Java allows for the use of the reserved word var with lambda parameters, to align its syntax with the declaration of local variables, which can now use var.
Let's modify the examples from the preceding section, adding var to the lambda parameters:
(var age) -> age > 10;
(var age) -> age > 10? "Kid" : "Not a Kid";
(var age) -> {System.out.println();};
() -> {return Math.random() + "Number";};
(var name, var list) -> {
return (
list.stream()
.filter(e ->
e.getName().startsWith(name))
.map(Person::getAge)
.findFirst()
);
};
The main reason for allowing the addition of var to lambda parameters is to align the usage with the syntax of the local parameters declared using var.

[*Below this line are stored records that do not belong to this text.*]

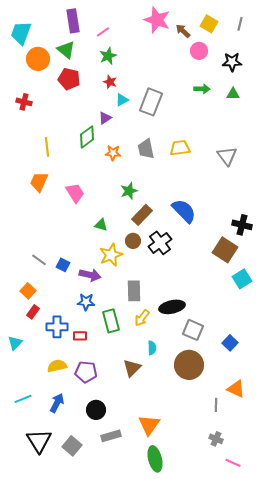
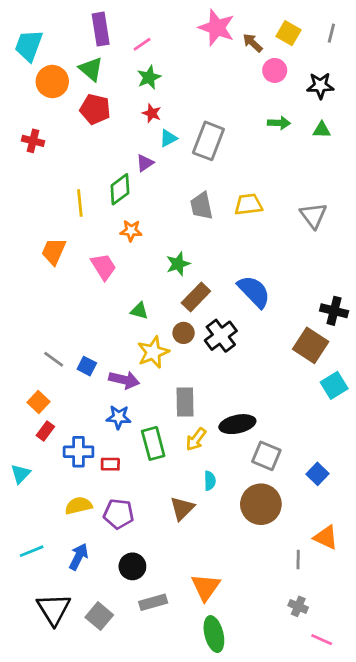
yellow line: (47, 147) -> (80, 203), moved
orange star: (113, 153) -> (131, 231), moved

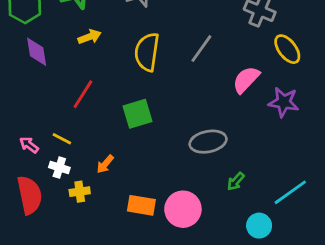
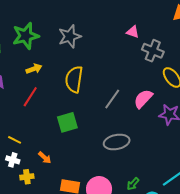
gray line: (201, 49) -> (112, 99), moved
red line: (83, 94) -> (30, 97), moved
orange arrow: (105, 164) -> (45, 158), turned -88
green arrow: (236, 181) -> (133, 184), moved

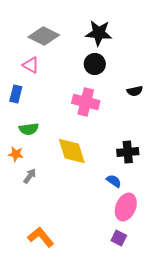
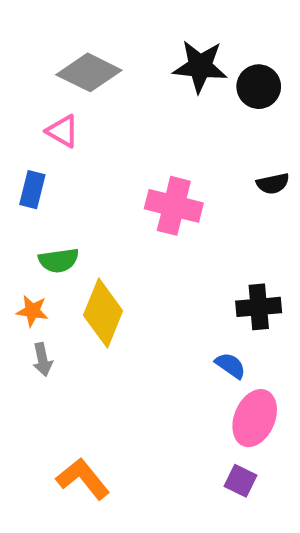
black circle: (95, 64) -> (259, 87), moved
yellow diamond: (72, 151) -> (103, 313), moved, turned 40
gray arrow: (30, 176) -> (42, 359), moved, turned 133

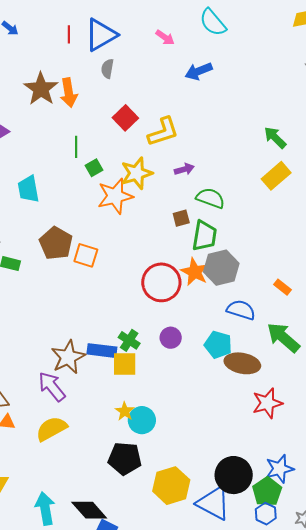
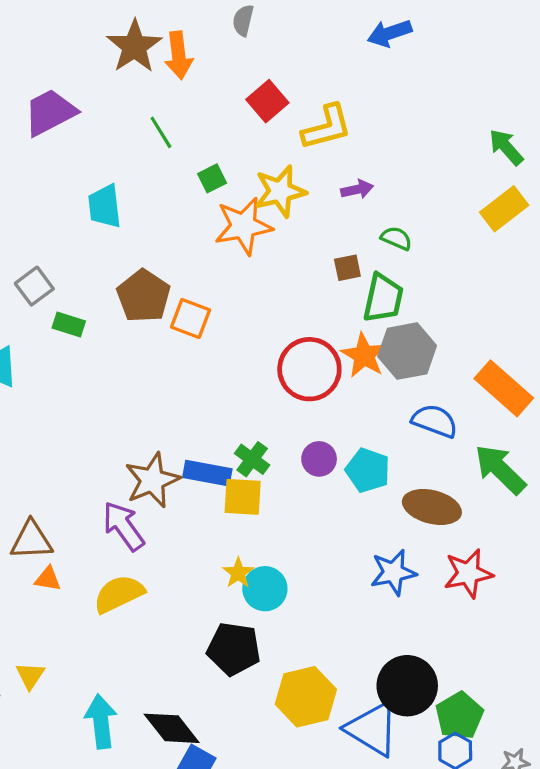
green line: (76, 147) -> (161, 132), moved, turned -35
green semicircle: (210, 198) -> (396, 238), size x0.7
orange rectangle: (283, 287) -> (504, 388), size x2.0
cyan pentagon: (218, 345) -> (368, 470), moved
blue star: (280, 469) -> (393, 572), moved

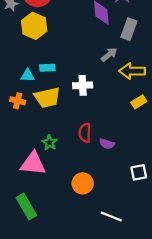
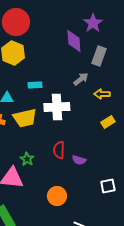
cyan rectangle: (47, 68) -> (35, 85), moved
yellow arrow: (132, 71) -> (102, 94), size x0.7
white cross: (83, 85) -> (57, 107), size x1.4

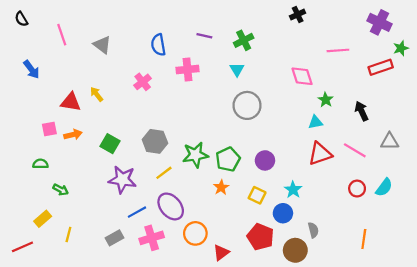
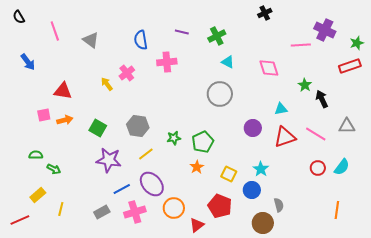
purple cross: (380, 22) -> (325, 30), moved
red rectangle: (381, 67) -> (350, 66), moved
cyan triangle: (237, 70) -> (228, 62), moved, turned -32
yellow arrow: (97, 94) -> (107, 84), moved
green star: (326, 100) -> (305, 85), moved
green star: (195, 155) -> (174, 138), size x0.6
purple circle: (265, 160) -> (253, 128), moved
green semicircle: (40, 164) -> (36, 155), moved
red pentagon: (260, 237) -> (220, 206), moved
orange line: (364, 239) -> (337, 210), moved

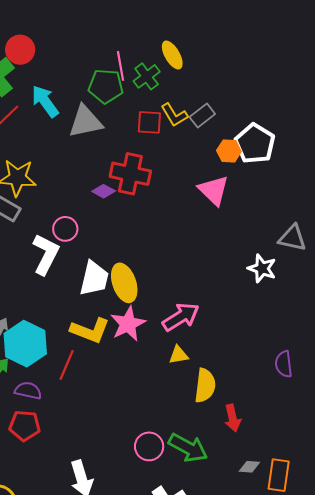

If you are using var with lambda parameters, you must use it with all of the lambda parameters. You can't mix implicitly-typed or explicitly-typed parameters with the parameters that use var. The following code example won't compile:
(var x, y) -> x + y; // won't compile (var x, Integer y) -> x + y; // won't compile
You cannot enclose the parameters of a lambda expression using round brackets (()) if you are using just one method parameter. But, you can't drop () if you are using var with your lambda parameters. Here is some sample code to illustrate this further:
(int x) -> x > 10; // compiles (x) -> x > 10; // compiles x -> x > 10; // compiles (var x) -> x > 10; // compiles var x -> x > 10; // Won't compile
You can't mix implicitly-typed or explicitly-typed lambda parameters with the parameters that use var.